Azodicarbonamide is closely associated with an increased risk of asthma and skin allergies–but how many times have we preached here that association is not causation? That’s not the issue.

Here’s the issue: why is it even an issue? Bread is made from water, yeast, and flour. You can also add salt, egg, milk, and a few others things if you want; but you don’t even need to do that to get real bread. Why should the ingredients on a loaf of bread in the store include 20 different things?* Why should the FDA be approving any non-food as safe to add to your food?

I have on my desk right now a tube of Cetaphil handcream. What if I said to you, Here, put a little of this in your coffee tomorrow. If you had any sense, you’d reply: Why on earth would I do that? It’s not food. Isn’t it a huge waste of my money as a taxpayer for a governmental body to be spending money testing things that aren’t food to see if we can eat them? After humans having been successfully feeding themselves with actual food for thousands and thousands of years? Is all this non-food in our food working out for us when our whole society seems to be getting less healthy each decade since we started adding non-foods into our foods to see what happened?

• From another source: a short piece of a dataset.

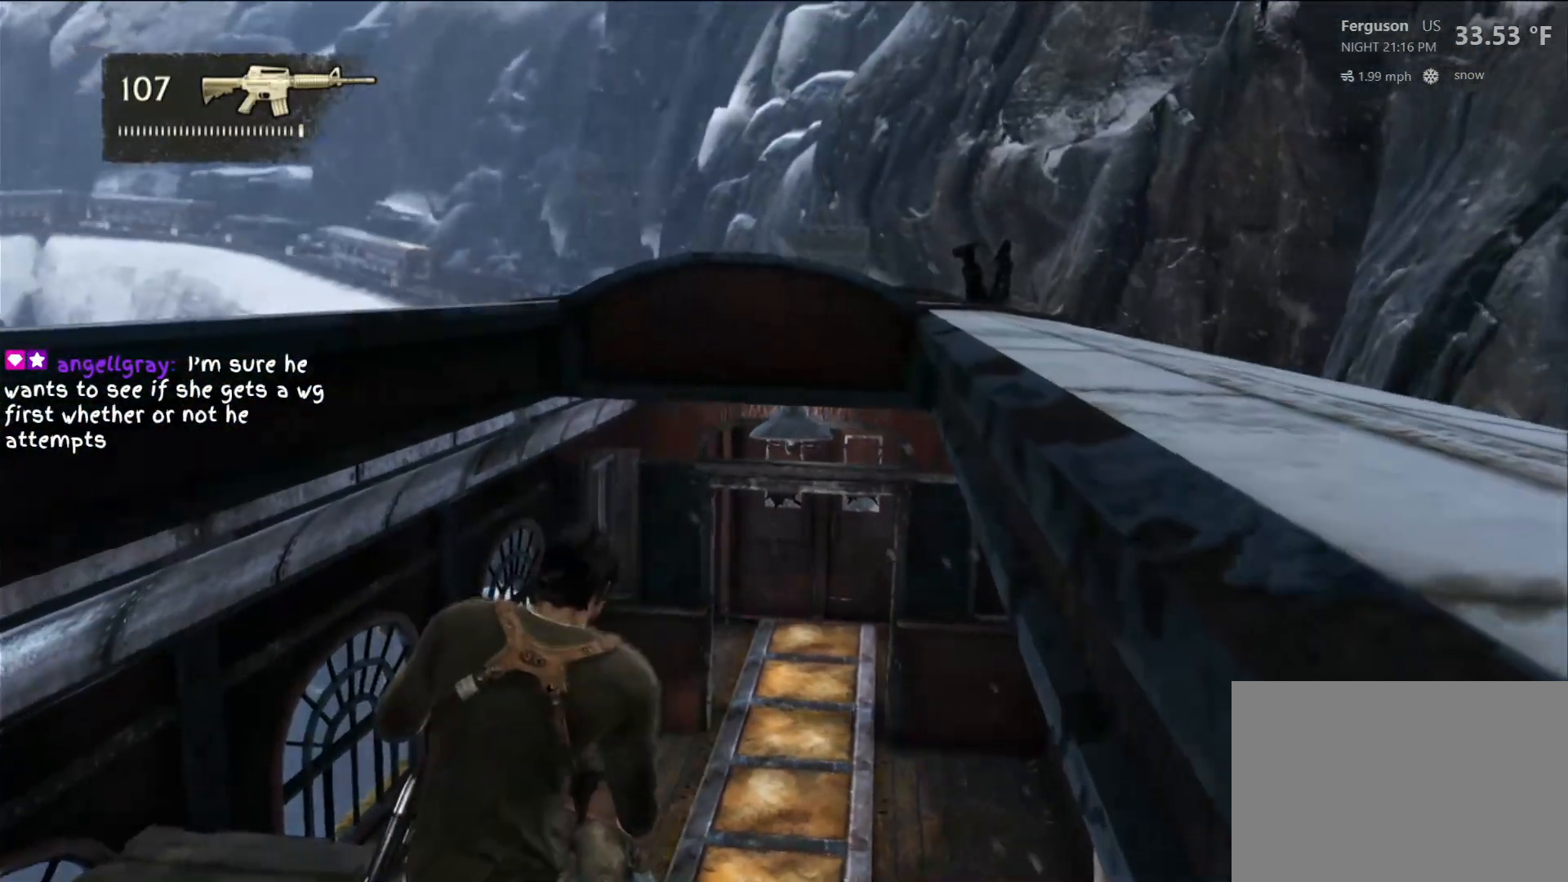
{"buttons": [], "left_stick": "center", "right_stick": "center", "events": [[133, "R1", "up"], [333, "right_stick", "down"], [500, "right_stick", "center"]]}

An association, to be sure: but wouldn’t the FDA’s my money be better spent investigating whether all the junk added to food since the 40s or so has any connection to our exponentially decreasing health, than in investigating whether there’s another copolymer that we can stuff in some of our food?

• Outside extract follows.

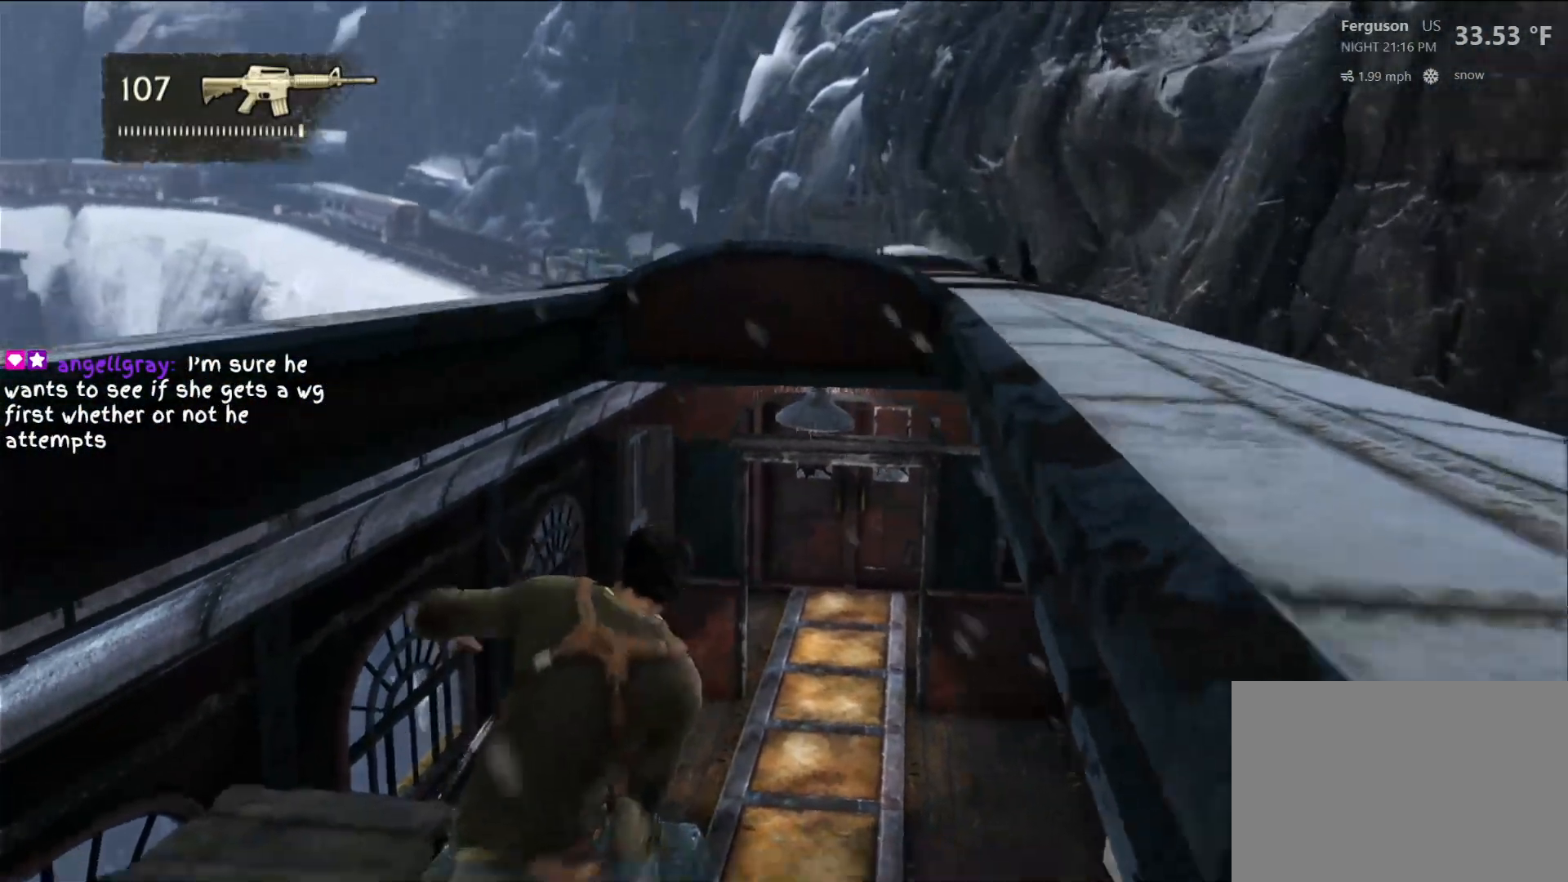
{"buttons": [], "left_stick": "center", "right_stick": "center", "events": []}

But no one seems to have the sense to ask these questions. This is much like when the FDA assured us all that most of the dog foods and infant formulas coming out of China–where infants’ livers were failing and dogs were dropping dead from melamine poisoning–were “safe” because they contained only minimal amounts of melamine. They actually talked about establishing (and maybe did) a maximum melamine count for food. No one ever seemed to ask WHY? WHY should there be ANY amount of a poison in my baby’s formula?

It doesn’t occur naturally. It isn’t functioning as a preservative. It doesn’t add anything of nutritional value–melamine is a byproduct of plastics manufacturing, and the sole function of adding it was to fake positives in protein tests so that formulas and dog foods looked like they had more protein than they actually did. Why do we need any “minimum melamine count” at all? Why does a hot dog bun need any azodicarbonamide at all? How is this different from saying that because I’ve discovered that some cyanide will make you want to drink more of it, I’m going to add .049mg of cyanide to your Koolaid every day–after all, .049mg is under the minimum risk level of .05mg?

* Enriched flour, water, yeast, sugar, wheat gluten, soybean oil, malted barley flour, salt, sodium stearoyl-2-lactylate, diacetylated tartaric acid esters of mono and diglycerides, calcium sulphate, ammonium sulphate, yeast extract, maltodextrin, ascorbic acid, xylanase, potassium iodate, azodicarbonamide.